Dataset entries:

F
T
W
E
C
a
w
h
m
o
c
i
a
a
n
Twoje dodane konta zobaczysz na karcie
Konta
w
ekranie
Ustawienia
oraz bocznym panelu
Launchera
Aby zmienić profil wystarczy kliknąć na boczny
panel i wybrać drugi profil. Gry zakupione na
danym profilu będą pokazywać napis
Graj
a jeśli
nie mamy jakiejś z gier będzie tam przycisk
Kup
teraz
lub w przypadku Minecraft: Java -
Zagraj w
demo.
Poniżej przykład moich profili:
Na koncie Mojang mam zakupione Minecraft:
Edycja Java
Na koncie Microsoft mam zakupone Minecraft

Exercise directions ▸
Each record above is to be given again without any change to its wording.

Answer for this exercise ▸
F
T
W
E
C
a
w
h
m
o
c
i
a
a
n
Twoje dodane konta zobaczysz na karcie
Konta
w
ekranie
Ustawienia
oraz bocznym panelu
Launchera
Aby zmienić profil wystarczy kliknąć na boczny
panel i wybrać drugi profil. Gry zakupione na
danym profilu będą pokazywać napis
Graj
a jeśli
nie mamy jakiejś z gier będzie tam przycisk
Kup
teraz
lub w przypadku Minecraft: Java -
Zagraj w
demo.
Poniżej przykład moich profili:
Na koncie Mojang mam zakupione Minecraft:
Edycja Java
Na koncie Microsoft mam zakupone Minecraft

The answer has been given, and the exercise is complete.